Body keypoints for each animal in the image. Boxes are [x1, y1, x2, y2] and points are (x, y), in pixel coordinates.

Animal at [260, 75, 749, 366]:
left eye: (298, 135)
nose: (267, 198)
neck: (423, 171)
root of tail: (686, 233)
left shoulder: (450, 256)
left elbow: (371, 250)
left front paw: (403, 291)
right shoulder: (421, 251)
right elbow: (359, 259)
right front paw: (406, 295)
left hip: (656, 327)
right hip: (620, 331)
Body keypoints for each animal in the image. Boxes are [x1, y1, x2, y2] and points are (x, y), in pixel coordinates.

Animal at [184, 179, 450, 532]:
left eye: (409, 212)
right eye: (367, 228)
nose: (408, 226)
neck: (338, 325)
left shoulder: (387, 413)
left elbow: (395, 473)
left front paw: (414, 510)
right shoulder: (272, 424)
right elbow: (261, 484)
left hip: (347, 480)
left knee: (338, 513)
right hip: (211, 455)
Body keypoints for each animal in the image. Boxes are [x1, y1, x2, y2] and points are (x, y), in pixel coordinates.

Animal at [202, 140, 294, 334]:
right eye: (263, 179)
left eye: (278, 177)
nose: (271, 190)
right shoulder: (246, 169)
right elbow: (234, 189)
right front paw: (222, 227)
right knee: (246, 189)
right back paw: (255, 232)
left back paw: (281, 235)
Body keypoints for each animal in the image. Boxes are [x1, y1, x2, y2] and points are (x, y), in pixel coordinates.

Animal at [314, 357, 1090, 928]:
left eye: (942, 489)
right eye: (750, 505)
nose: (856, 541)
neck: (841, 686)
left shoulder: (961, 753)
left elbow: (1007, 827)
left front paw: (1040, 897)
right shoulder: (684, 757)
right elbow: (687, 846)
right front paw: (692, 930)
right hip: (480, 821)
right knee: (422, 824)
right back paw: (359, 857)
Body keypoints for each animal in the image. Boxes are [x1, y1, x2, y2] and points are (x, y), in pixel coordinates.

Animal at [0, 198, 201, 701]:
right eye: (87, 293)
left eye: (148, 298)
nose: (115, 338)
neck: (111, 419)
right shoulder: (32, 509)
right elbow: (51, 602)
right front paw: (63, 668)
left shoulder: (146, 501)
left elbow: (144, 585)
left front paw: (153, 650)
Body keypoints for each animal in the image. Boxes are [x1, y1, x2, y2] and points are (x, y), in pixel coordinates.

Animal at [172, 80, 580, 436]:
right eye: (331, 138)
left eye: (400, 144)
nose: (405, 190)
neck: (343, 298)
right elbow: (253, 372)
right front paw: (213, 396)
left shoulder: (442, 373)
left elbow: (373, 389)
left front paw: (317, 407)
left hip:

------------------------------------------------------------------------

Goal of the exercise:
Each entry above should be written again exactly.

Exercise output:
Body keypoints for each animal in the image. Boxes are [x1, y1, x2, y2] and points are (x, y), in pixel coordinates.

Animal at [260, 75, 749, 366]:
left eye: (298, 135)
nose: (267, 198)
neck: (423, 171)
root of tail: (686, 233)
left shoulder: (450, 256)
left elbow: (371, 250)
left front paw: (403, 291)
right shoulder: (421, 251)
right elbow: (359, 259)
right front paw: (406, 295)
left hip: (656, 327)
right hip: (620, 331)
Body keypoints for each animal in the image. Boxes are [x1, y1, x2, y2] and points are (x, y), in pixel coordinates.

Animal at [184, 179, 450, 532]:
left eye: (409, 212)
right eye: (367, 228)
nose: (408, 226)
neck: (338, 325)
left shoulder: (387, 413)
left elbow: (395, 473)
left front paw: (414, 510)
right shoulder: (272, 424)
right elbow: (261, 484)
left hip: (347, 480)
left knee: (338, 513)
right hip: (211, 455)
Body keypoints for each animal in the image. Boxes are [x1, y1, x2, y2] and points are (x, y), in pixel coordinates.

Animal at [202, 140, 294, 334]:
right eye: (263, 179)
left eye: (278, 177)
nose: (271, 190)
right shoulder: (246, 169)
right elbow: (234, 189)
right front paw: (222, 227)
right knee: (246, 189)
right back paw: (255, 232)
left back paw: (281, 235)
Body keypoints for each animal in the image. Boxes are [x1, y1, x2, y2] and points are (x, y), in pixel coordinates.

Animal at [314, 357, 1090, 928]:
left eye: (942, 489)
right eye: (750, 505)
nose: (856, 541)
neck: (841, 686)
left shoulder: (961, 753)
left elbow: (1007, 827)
left front paw: (1040, 897)
right shoulder: (684, 757)
right elbow: (687, 846)
right front paw: (692, 930)
right hip: (480, 821)
right knee: (422, 824)
right back paw: (359, 857)
Body keypoints for each animal in the image. Boxes are [x1, y1, x2, y2] and points are (x, y), in pixel coordinates.

Animal at [0, 198, 201, 701]:
right eye: (87, 293)
left eye: (148, 298)
nose: (115, 338)
neck: (111, 419)
right shoulder: (32, 509)
right elbow: (51, 602)
right front paw: (63, 668)
left shoulder: (146, 501)
left elbow: (144, 585)
left front paw: (153, 650)
Body keypoints for each animal in the image. Boxes are [x1, y1, x2, y2] and points are (x, y), in pixel coordinates.

Animal at [172, 80, 580, 436]:
right eye: (331, 138)
left eye: (400, 144)
nose: (405, 190)
neck: (343, 298)
right elbow: (253, 372)
right front paw: (213, 396)
left shoulder: (442, 373)
left elbow: (373, 389)
left front paw: (317, 407)
left hip:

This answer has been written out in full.